>>>

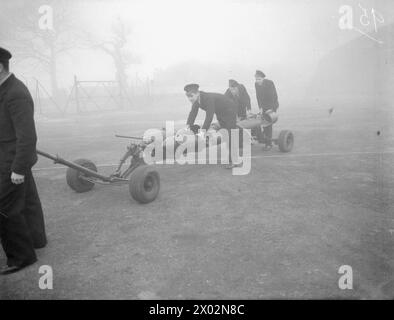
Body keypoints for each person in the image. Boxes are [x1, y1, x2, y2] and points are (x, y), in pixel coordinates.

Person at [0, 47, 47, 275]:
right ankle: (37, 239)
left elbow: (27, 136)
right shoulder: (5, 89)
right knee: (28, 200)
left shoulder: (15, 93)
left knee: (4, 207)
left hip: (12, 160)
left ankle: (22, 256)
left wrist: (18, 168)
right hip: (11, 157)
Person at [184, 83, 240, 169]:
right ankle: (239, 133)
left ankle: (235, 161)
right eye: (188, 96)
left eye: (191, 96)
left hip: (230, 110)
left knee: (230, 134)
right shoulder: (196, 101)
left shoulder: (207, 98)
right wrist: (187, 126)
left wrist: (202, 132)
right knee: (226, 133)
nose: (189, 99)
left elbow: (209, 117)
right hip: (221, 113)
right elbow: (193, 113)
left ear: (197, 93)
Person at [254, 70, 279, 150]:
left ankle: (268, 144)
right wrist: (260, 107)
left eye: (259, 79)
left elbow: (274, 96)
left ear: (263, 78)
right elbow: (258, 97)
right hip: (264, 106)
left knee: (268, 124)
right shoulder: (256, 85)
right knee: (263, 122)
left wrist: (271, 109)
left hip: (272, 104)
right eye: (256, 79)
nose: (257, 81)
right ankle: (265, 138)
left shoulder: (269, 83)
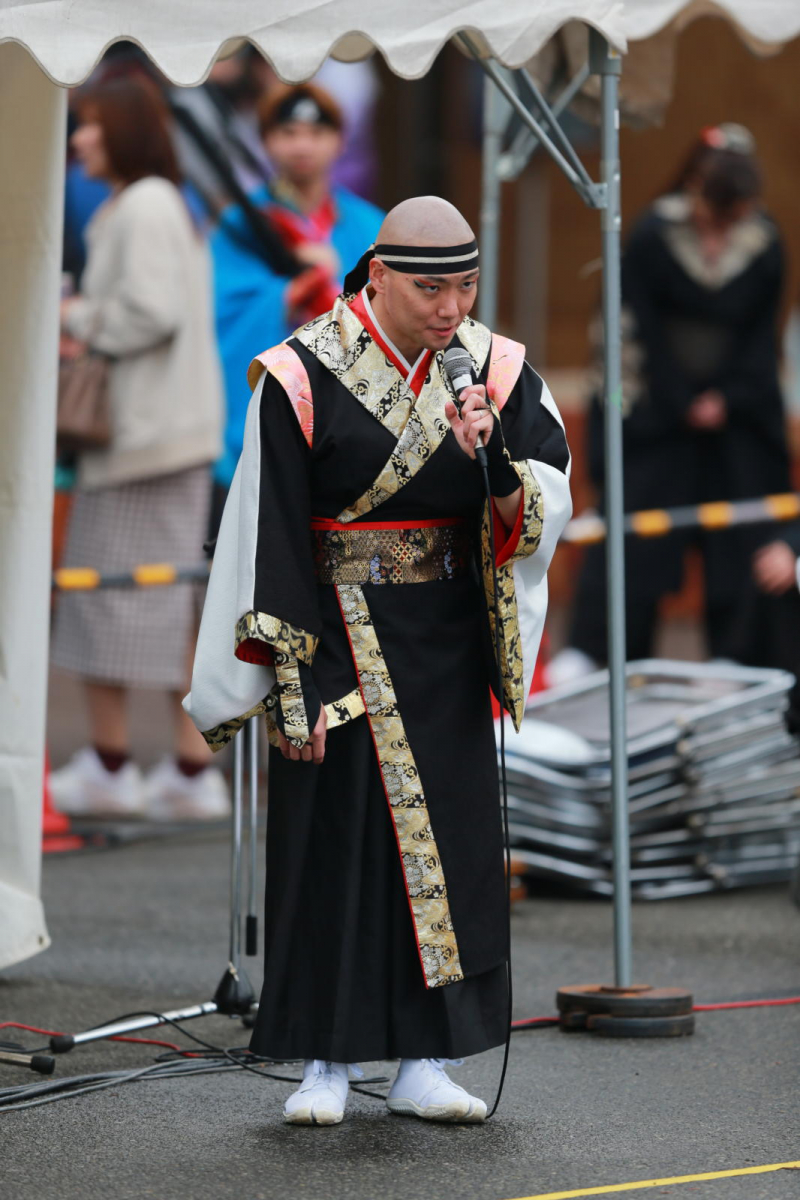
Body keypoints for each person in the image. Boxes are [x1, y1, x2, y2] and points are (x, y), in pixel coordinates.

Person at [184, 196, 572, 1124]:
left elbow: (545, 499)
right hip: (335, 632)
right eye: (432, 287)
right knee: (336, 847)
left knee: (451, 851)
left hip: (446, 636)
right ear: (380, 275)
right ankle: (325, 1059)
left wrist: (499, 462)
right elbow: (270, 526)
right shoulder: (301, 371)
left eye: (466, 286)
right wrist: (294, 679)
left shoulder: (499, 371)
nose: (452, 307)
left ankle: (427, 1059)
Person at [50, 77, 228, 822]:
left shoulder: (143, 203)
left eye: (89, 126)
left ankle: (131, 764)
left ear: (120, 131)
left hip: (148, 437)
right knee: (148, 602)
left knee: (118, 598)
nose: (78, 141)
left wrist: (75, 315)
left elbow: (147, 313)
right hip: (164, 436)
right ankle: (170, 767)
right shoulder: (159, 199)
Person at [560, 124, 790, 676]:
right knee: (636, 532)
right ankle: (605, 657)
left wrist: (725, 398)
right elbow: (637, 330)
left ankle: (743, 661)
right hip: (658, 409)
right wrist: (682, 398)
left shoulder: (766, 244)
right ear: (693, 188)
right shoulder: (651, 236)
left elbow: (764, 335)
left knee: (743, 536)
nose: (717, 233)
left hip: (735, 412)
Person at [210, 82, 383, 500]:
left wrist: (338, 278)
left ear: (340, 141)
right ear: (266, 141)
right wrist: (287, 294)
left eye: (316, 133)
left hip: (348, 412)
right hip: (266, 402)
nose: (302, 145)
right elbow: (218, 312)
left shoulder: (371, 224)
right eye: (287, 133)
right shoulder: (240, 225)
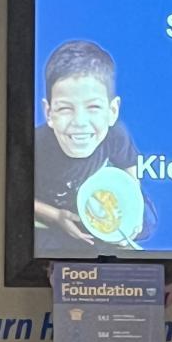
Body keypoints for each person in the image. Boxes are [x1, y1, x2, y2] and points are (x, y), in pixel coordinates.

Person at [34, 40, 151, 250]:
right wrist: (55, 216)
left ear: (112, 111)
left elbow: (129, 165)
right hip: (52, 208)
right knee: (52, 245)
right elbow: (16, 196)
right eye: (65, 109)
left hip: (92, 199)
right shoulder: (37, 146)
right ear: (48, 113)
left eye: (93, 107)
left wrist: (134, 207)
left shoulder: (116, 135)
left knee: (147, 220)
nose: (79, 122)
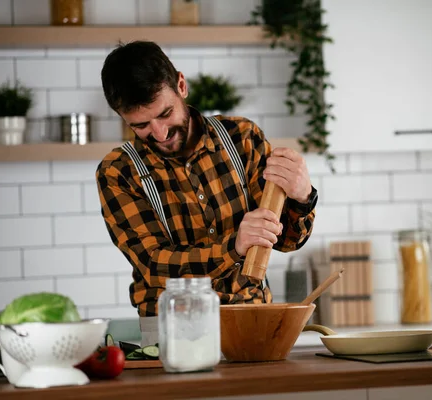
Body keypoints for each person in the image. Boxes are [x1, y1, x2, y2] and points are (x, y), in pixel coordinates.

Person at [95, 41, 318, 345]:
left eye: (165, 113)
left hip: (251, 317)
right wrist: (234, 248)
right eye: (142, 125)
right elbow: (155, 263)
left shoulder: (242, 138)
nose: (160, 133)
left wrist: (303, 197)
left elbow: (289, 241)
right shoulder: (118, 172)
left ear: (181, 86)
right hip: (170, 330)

<<<
>>>

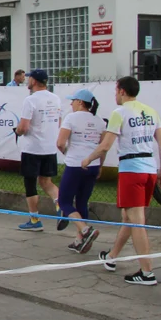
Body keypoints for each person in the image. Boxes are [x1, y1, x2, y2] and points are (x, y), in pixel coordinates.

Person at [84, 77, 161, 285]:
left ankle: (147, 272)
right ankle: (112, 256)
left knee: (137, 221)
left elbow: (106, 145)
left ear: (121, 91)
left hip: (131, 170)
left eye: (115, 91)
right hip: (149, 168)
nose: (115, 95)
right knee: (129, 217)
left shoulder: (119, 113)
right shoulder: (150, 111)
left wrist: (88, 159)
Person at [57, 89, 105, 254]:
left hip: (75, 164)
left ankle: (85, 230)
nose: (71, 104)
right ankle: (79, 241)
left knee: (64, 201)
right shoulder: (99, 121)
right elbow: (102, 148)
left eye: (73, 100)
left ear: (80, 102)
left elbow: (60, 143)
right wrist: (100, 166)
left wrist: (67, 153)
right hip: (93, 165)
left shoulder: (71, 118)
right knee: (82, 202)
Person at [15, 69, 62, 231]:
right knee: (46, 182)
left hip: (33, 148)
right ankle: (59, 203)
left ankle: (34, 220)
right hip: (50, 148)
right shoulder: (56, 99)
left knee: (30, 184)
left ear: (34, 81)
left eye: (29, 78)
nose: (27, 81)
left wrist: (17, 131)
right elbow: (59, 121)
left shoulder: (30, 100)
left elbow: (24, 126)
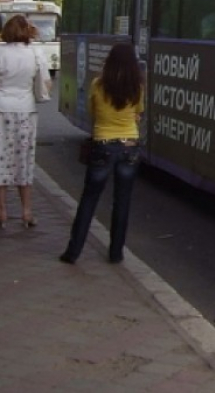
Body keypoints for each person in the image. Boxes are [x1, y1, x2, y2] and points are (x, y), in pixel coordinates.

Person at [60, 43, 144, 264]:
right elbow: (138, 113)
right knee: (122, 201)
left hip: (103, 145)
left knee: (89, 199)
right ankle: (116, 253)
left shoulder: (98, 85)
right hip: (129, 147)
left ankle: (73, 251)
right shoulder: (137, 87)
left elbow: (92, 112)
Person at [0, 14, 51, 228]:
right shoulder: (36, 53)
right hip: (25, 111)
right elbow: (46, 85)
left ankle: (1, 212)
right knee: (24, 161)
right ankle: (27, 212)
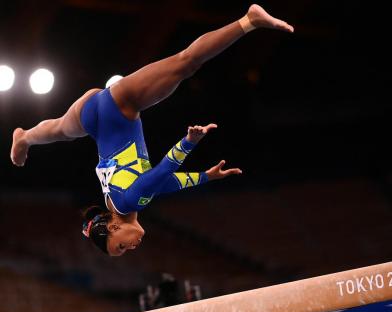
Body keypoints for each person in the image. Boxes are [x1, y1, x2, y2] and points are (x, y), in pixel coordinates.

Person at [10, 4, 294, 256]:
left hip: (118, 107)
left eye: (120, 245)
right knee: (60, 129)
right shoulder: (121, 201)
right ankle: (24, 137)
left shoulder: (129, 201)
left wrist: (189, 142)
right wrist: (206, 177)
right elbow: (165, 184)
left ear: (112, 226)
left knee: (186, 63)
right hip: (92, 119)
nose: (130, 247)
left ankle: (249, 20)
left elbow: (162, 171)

<<<

▸ **WORK TO BE COMPLETED**: Skipping the pictures, print the lines in the listing above exactly as written, starting at the line with "left hip: (103, 145)" and ending at the line with "left hip: (118, 107)", both included.

▸ **ANSWER TO THE PROBLEM**:
left hip: (103, 145)
left knee: (89, 199)
right ankle: (116, 253)
left shoulder: (98, 85)
right hip: (129, 147)
left ankle: (73, 251)
right shoulder: (137, 87)
left elbow: (92, 112)
Person at [0, 14, 51, 228]:
right shoulder: (36, 53)
right hip: (25, 111)
right elbow: (46, 85)
left ankle: (1, 212)
right knee: (24, 161)
right ankle: (27, 212)
Body keypoints for each person in the image. Boxes are [x1, y1, x2, y2] and points are (x, y), in pixel coordinates.

Person at [10, 4, 294, 256]:
left hip: (118, 107)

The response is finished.